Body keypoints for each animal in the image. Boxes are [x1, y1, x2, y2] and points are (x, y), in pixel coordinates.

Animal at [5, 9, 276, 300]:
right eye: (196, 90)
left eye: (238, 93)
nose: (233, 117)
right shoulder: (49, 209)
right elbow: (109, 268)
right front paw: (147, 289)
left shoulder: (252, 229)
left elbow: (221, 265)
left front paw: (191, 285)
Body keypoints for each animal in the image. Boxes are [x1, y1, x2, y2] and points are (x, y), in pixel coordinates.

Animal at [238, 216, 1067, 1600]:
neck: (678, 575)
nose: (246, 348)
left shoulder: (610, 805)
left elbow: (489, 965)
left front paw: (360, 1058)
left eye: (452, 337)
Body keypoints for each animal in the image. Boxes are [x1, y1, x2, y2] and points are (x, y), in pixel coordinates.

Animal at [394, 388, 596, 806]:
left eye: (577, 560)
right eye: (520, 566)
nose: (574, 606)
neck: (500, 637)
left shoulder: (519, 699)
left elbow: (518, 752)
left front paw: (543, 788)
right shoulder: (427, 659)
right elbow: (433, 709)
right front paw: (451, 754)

________

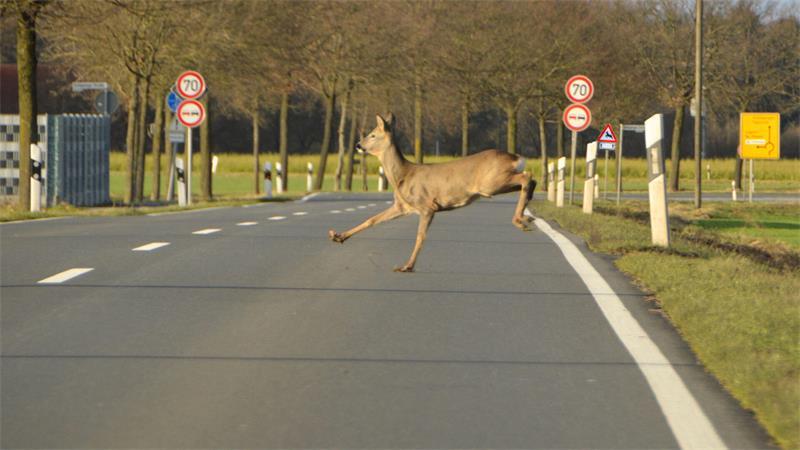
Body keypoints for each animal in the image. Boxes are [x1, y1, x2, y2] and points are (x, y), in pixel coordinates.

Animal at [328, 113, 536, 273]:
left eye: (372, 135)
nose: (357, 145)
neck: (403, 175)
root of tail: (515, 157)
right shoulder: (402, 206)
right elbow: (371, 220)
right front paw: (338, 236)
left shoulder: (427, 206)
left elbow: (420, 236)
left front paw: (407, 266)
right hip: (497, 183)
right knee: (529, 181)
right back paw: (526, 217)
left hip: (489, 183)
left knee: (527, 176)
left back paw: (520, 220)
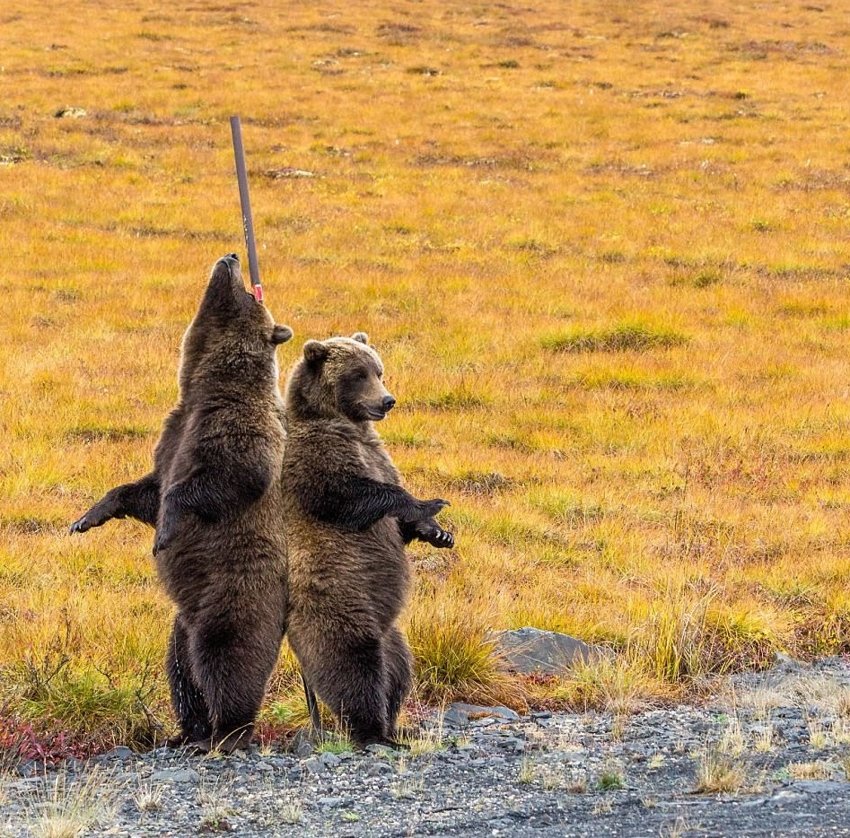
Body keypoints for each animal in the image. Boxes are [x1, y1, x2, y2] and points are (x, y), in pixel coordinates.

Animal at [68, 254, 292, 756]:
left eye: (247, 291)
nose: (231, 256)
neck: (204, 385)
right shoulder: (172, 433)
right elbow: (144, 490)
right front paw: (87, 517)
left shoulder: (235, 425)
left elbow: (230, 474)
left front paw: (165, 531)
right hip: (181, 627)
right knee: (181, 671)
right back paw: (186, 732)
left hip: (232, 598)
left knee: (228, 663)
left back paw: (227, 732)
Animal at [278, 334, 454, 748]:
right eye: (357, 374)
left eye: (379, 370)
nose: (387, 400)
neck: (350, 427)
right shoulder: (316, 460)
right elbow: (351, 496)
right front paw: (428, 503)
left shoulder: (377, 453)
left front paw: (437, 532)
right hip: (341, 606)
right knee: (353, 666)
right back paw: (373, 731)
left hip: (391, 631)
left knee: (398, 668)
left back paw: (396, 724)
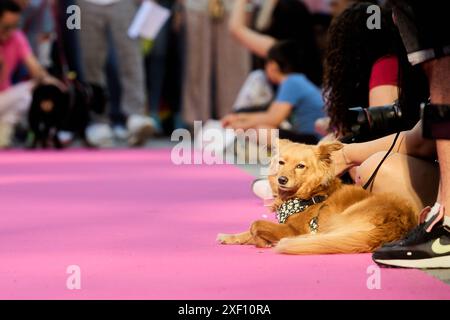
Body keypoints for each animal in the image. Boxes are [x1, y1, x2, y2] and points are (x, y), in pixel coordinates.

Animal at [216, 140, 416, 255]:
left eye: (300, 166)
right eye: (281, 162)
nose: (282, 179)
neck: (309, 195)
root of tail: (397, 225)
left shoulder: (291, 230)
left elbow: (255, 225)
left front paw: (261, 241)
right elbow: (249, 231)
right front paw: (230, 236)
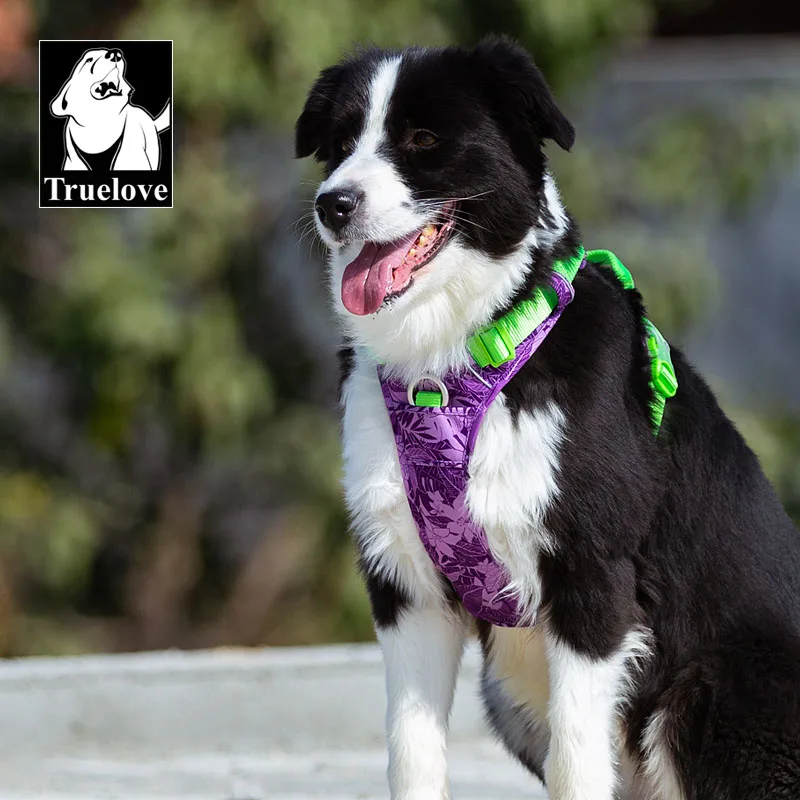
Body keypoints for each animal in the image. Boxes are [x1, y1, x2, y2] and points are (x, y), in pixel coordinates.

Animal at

________

WHAT YOU HAVE TO DO:
Gather and copy every line of the data in which the string "knee" is found.

EXERCISE RESPONSE:
right knee: (529, 181)
left knee: (527, 176)
right knee: (181, 671)
left knee: (228, 663)
right knee: (353, 666)
left knee: (398, 668)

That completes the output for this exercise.